◆ **해야 할 일**: "left hip: (533, 566, 7)"이 있는 줄에서 시작해 "left ankle: (767, 907, 22)"가 있는 줄까지만 다시 쓰세요. "hip"를 "pelvis"(으)로 바꾸고 나머지는 그대로 두세요.

◆ **자료**:
########################################

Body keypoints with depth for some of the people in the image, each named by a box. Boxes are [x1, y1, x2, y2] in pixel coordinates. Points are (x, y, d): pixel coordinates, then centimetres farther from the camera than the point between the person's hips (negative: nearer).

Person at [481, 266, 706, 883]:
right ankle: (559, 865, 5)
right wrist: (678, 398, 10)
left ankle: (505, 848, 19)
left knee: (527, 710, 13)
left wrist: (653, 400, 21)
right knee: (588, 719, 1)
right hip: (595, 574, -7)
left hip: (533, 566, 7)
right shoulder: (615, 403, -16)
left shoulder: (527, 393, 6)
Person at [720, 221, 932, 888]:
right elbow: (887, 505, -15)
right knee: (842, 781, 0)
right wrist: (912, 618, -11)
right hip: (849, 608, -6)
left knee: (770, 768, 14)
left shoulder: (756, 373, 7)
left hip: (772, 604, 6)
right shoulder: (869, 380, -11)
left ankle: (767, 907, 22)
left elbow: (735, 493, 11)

########################################

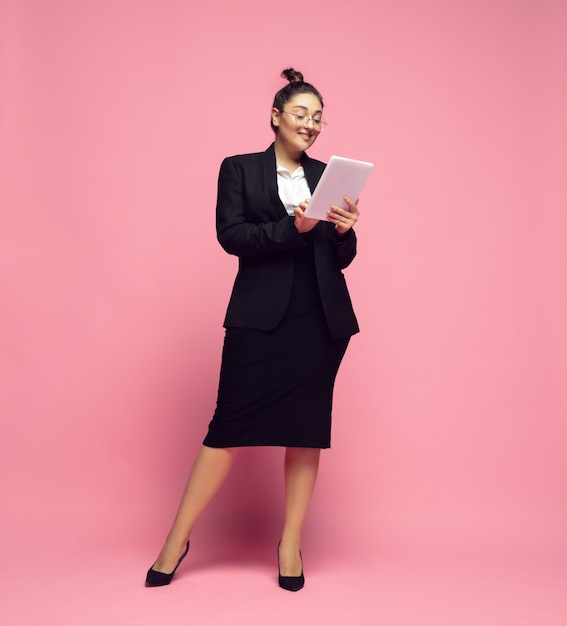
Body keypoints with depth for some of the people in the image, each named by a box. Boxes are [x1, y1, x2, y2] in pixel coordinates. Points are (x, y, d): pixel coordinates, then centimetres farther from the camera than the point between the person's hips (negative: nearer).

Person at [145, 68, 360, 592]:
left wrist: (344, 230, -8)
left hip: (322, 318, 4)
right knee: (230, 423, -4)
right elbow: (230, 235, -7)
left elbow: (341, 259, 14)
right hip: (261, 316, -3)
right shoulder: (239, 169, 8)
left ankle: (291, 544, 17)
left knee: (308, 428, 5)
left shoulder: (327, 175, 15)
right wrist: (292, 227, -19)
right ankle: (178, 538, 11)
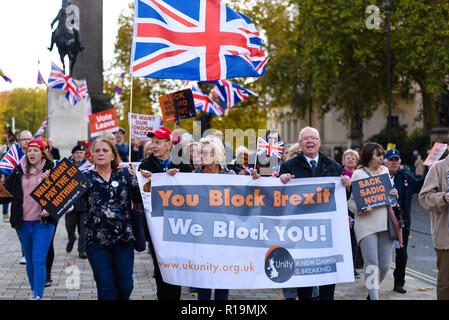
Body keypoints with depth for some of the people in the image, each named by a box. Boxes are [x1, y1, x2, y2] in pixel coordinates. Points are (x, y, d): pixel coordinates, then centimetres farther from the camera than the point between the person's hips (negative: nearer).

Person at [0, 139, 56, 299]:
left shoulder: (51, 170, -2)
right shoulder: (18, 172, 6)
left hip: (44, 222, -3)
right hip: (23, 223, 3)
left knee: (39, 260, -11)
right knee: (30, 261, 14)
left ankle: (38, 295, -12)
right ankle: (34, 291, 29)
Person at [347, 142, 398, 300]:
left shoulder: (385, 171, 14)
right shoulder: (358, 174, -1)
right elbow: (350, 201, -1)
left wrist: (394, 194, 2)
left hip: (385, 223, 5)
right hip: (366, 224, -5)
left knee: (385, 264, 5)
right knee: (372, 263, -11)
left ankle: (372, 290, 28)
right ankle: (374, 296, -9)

########################################

◆ **작성한 답**:
left pelvis: (533, 566, 7)
right shoulder: (615, 403, -16)
left shoulder: (527, 393, 6)
Person at [720, 221, 932, 888]:
right elbow: (887, 505, -15)
right knee: (842, 781, 0)
right wrist: (912, 618, -11)
right pelvis: (849, 608, -6)
left knee: (770, 768, 14)
left shoulder: (756, 373, 7)
left pelvis: (772, 604, 6)
right shoulder: (869, 380, -11)
left ankle: (767, 907, 22)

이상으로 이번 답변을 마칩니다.